Parable of The Banana Leaf and The Air-conditioner
In Africa, we like to say that we work very hard. We also have this history nostalgia, showing our ancient art and the likes as proof of how great our civilization was in the past. But do we ask the question; why did Africa stay refining sculpture and not evolve from that to paintings, photography and the videos? Sure, we had some remarkable sculpture but why did we not create those new things?
There is a general cultural trend in Africa around how we solve problems, display our greatness and like to create degrees of separation between the well to do and the rest of the populace that is different from the cultures all over the world in Asia, America and Europe that move from a base form of things to better, easier and more ubiquity in availability of the newer things they produce to reduce degrees of separation. Let me illustrate with a hypothetical story that I am sure many Africans will recognize what the metaphors represent in their own area.
So imagine that there is an African community and there is a European one, both separate from each other and not in any form of contact with one another. In both communities, they have a problem with sweltering heat. The weather is so hot and people desperately need respite. One day, in both communities, someone cuts a banana leaf and swishes it around and discovers it cools him down. The first fan is invented in both communities. Everyone rejoices and rushes to begin cutting banana leaves to help themselves. They have devised a solution to fight the heat. But this is where the two deviate.

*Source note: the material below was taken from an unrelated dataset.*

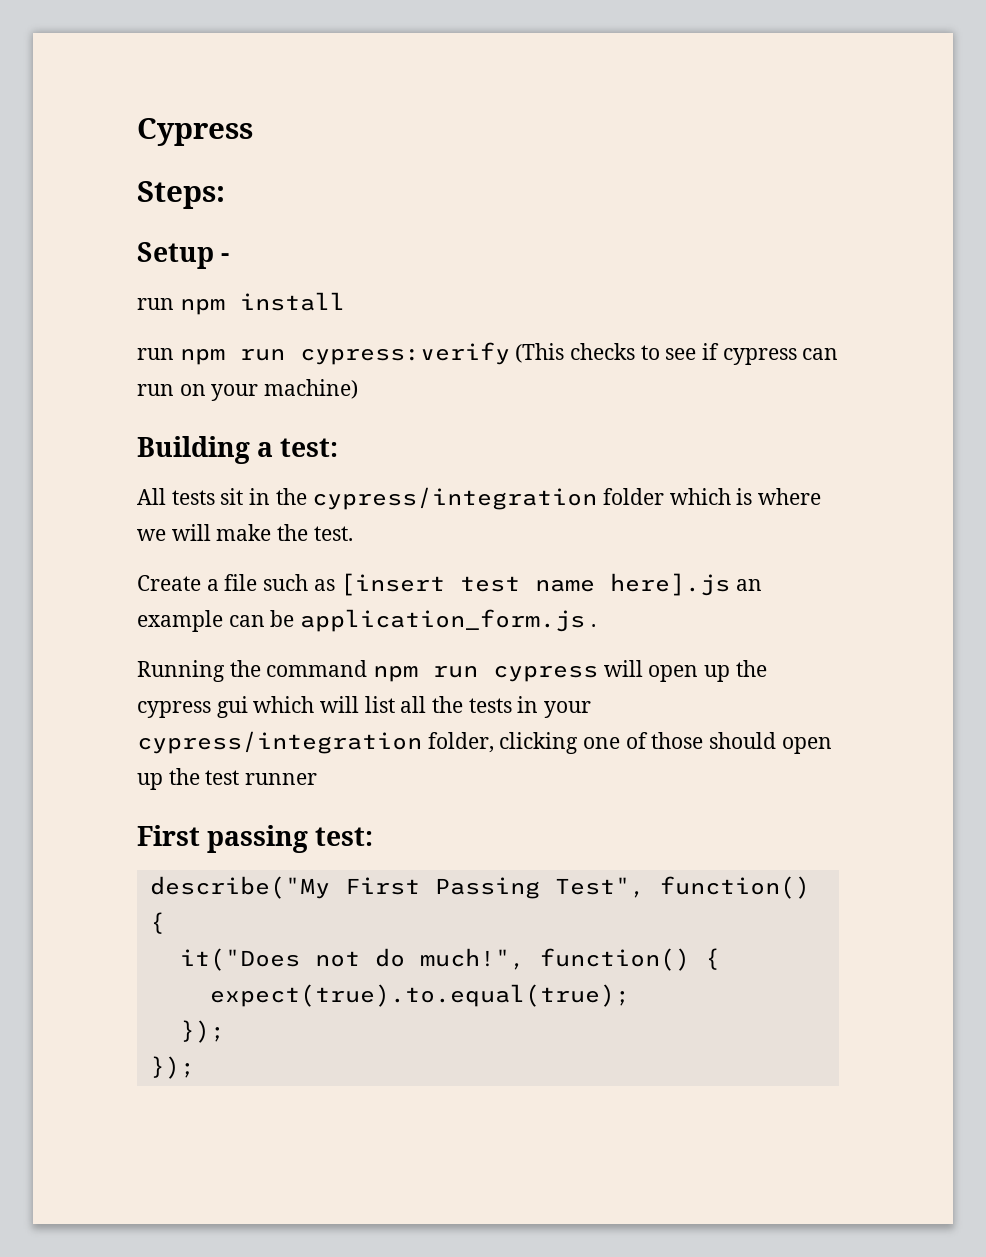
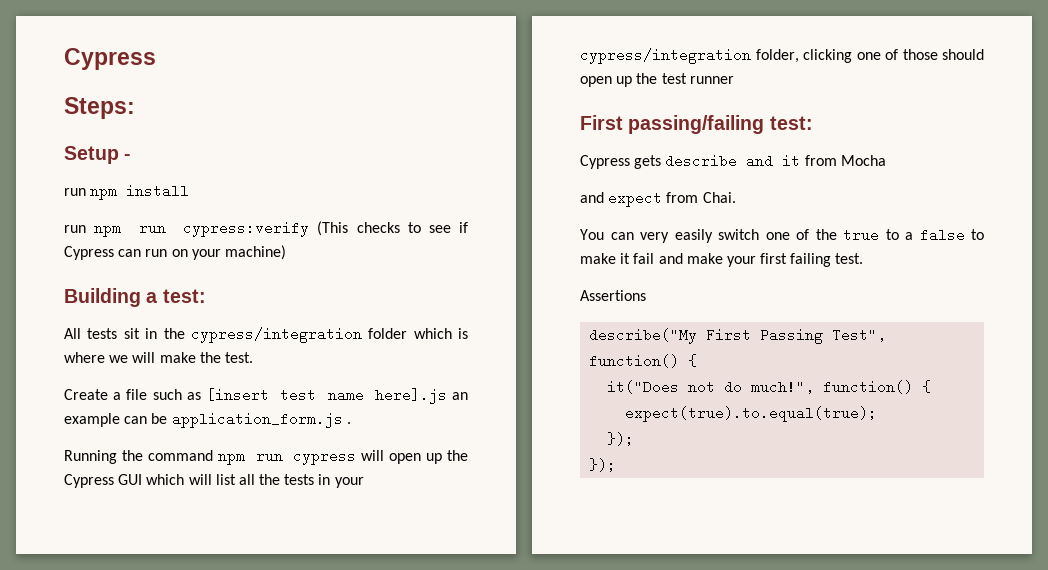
[722,348,797,365] cypress -> [64,246,114,260] Cypress
[137,696,248,718] cypress gui -> [64,474,143,488] Cypress GUI
[207,825,374,853] passing test: -> [628,115,813,134] [580,154,886,169] [580,191,736,207] [580,228,984,243] [580,253,864,267] [580,290,646,301] passing/failing test: // Cypress gets describe and it from Mocha // and expect from Chai. // You can very easily switch one of the true to a false to make it fail and make your first failing test. // Assertions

In the African community, everyone discovers that you cannot fan yourself with your arms forever. You get tired. How do they solve this problem? Quickly the chiefs do a couple of things. First, they create a guild to regulate access to banana leaves so that they have more banana leaves to themselves than if everyone had free access. So those who don’t have the leaves become free for the next phase, let’s call them the leafless ones. The chiefs then practically enslave the leafless ones and organize them into a class of fanners, essentially people that fan the chiefs in turns. That solves the problem of getting tired but only for the chiefs, at the expense of most of the populace. They then create rituals around cutting leaves and fanning with banana leaves and made it culture that evolved into only chiefs and guild members get fanned and the leafless ones and fanners becomes hereditary. Over the years, banana leaves acquire a sacred and mystical meaning in this culture. Anyone who tried to bring new leaves for fanning would be said to have broken culture. Everyone proudly upheld this culture perpetuating extreme degrees of separation between the leaders and the populace.
On the other side in the European/Asian/American community, they accumulate knowledge about leafs and fanning over time. The find out why banana leaves fan so well. The begin to find other leaves that can fan as well or better than banana leaves. The problem of hands getting tired happens there too. They solve it by trying all sorts of ideas until the come up with different types of fan. The ideas compete until the electric fan wins. Of course another innovation path must have delivered electricity and it is this accumulation and combination of knowledge that delivers the solutions. They keep innovating, creating better and better electric fans, until someone again creates air-conditioners. In a space of perhaps a hundred, two hundred, maybe a thousand years, they move from banana leaves to air-conditioners while the African people continue to hold on to their culture.
We can keep on harping on our glorious past and highfalutin thinking of our arts, artifacts and culture in Africa without asking why it has not delivered innovation while the world leaves us behind. Or we can begin to ask hard questions and question the previously calcified portions of African culture with the intent to discard and discount anything that hides knowledge, that disregards progress and that chooses to solve problems by creating an underclass whose lives never improve which perpetually serves an elite that adds little or nothing to our society. The choice really is ours.